The next day they were gone. Maybe you just have to say something.
The night of the gnats there was peace—classical music on the radio,
needlepoint in hand (too many colors, too many small spots). Just
one crook-necked lamp on the table spotlighting the difference
between Light Purple and Light Grey Purple. And gnats circling the
bulb. There are dead gnats now. I should clean them off. I’m allergic
to fleas. Twice now, we’ve seen one flea on one cat. Twice
he’s run out for a little vial of poison that goes on the back
of their necks. It always works. “It was my fault,” he says.
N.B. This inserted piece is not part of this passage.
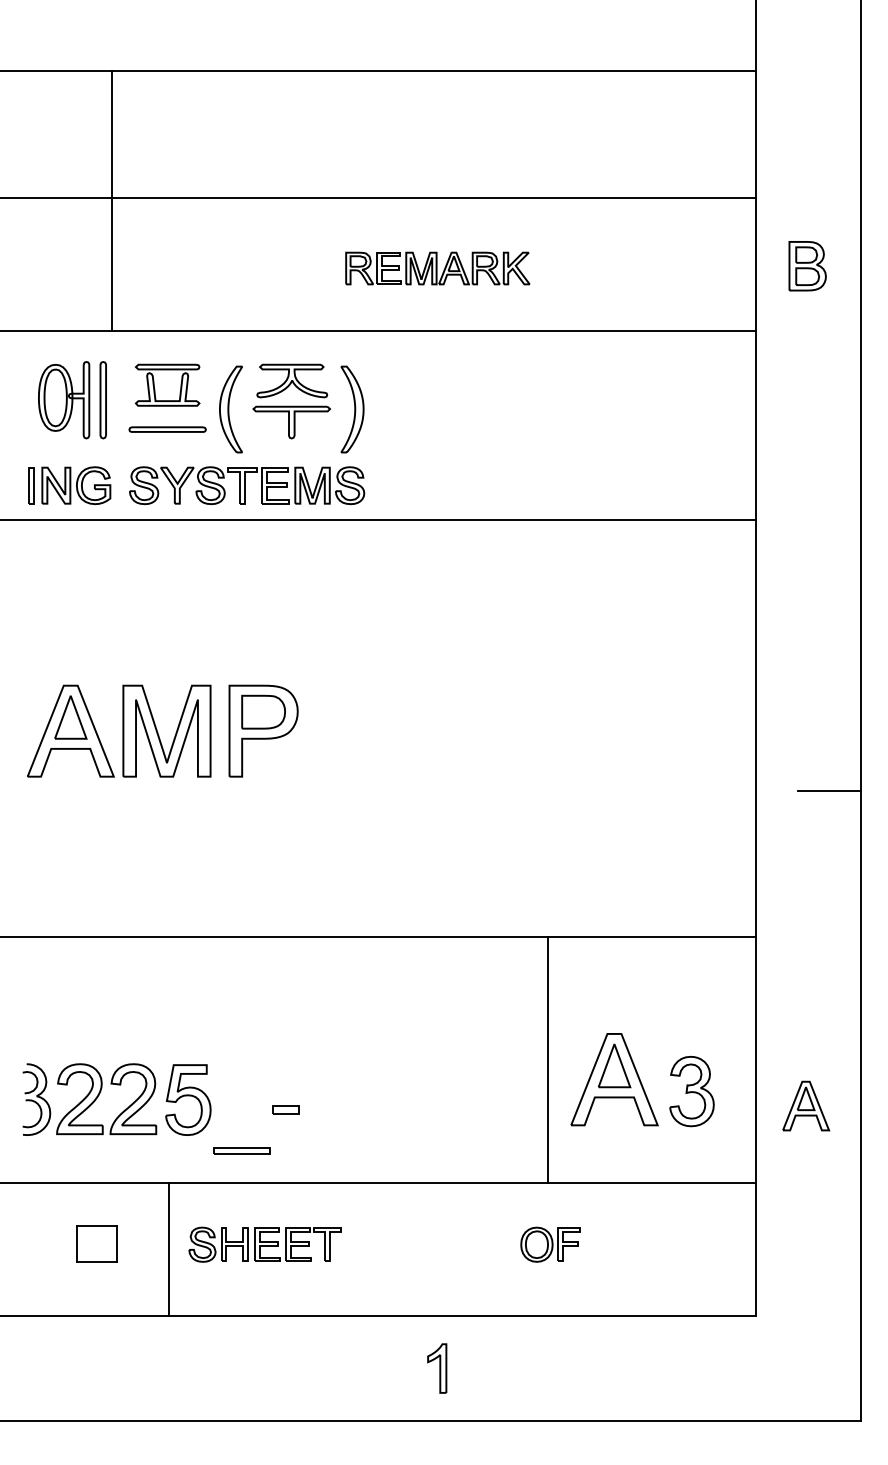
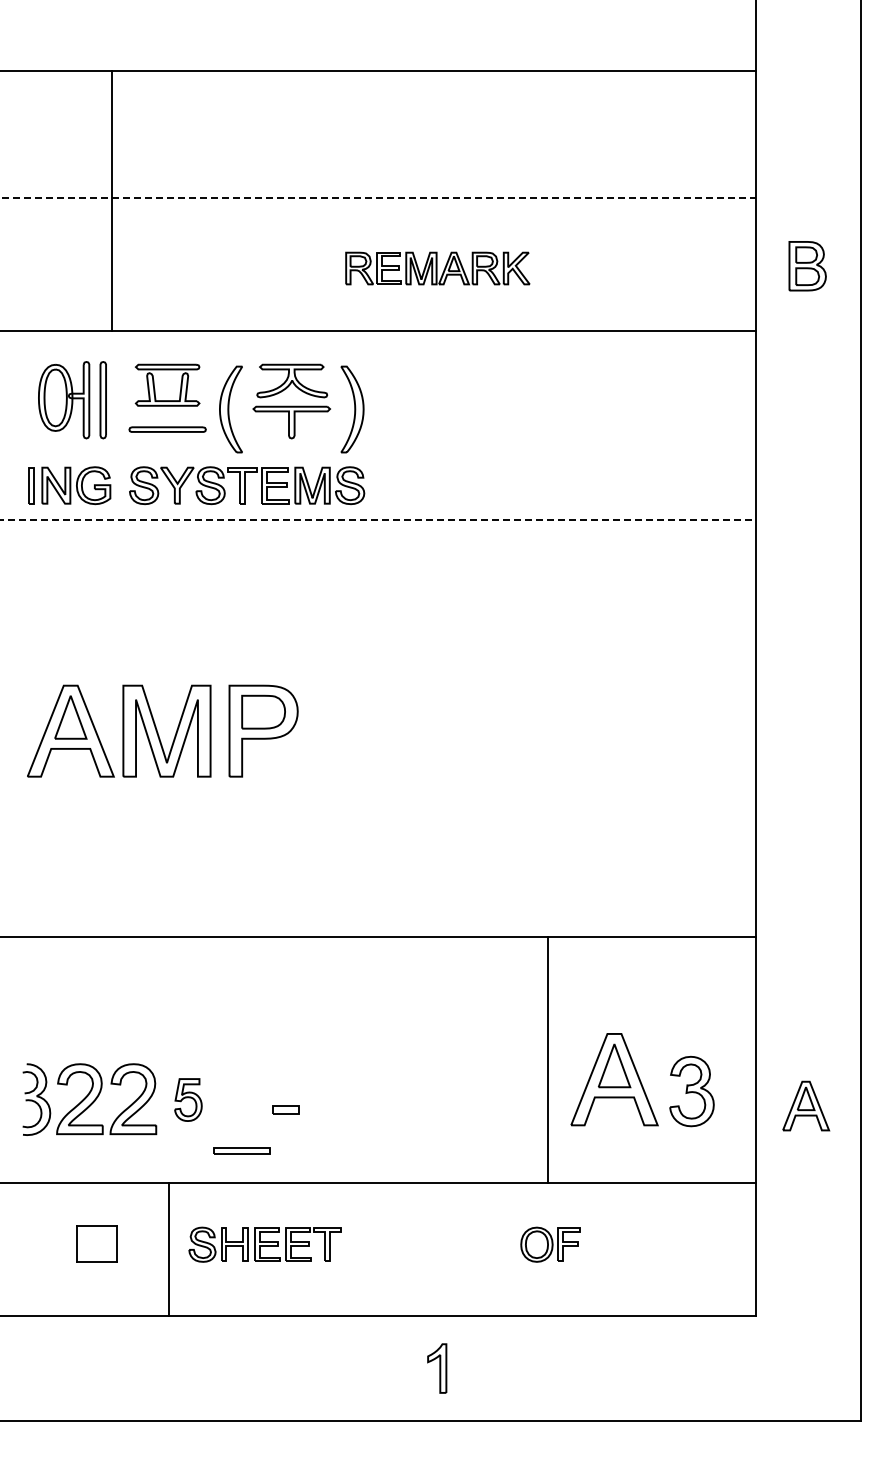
line at (378, 198): solid -> dashed
line at (378, 520): solid -> dashed
line at (829, 791): present -> none
part at (188, 1099) size: 47x72 px -> 29x44 px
“I was hanging out with dogs.” The spiders were here first.
I’ve gotten used to them. I find one twittering across my leg
watching TV, and just flick it onto the floor. The bedroom walls
are grey with dusty old spinnings. He keeps them at bay with brooms,
pulling down homes they rebuild the next day. He plays catch and
release, tossing them into the yard. They run back and knock on the
door. There’s an ugly one outside, black and yellow, guarding the
sticky gumball of an egg sack. “Common garden spider,” he says.
“Argiope aurantia.” The ants have come back to the bathroom.
Just three. Or four. I’m soaking wet in a puddle of vinegar and soap.
He comes home, opening the door with a gust of air and fresh moths.
—from Rattle #27, Summer 2007
Cassandra Glickman: “I orphan poems. They’ve been abandoned in notebooks and boxes, on disks and backs of envelopes, from one end of the country to the other. Thank you to the person who encouraged me to nurture ‘Insecticide’ to adulthood. I orphan poems because I hate revision. Naturally, I’m an editor. I live in a hobbit house in Topanga, California, with my husband, two cats, and a transient spider population.”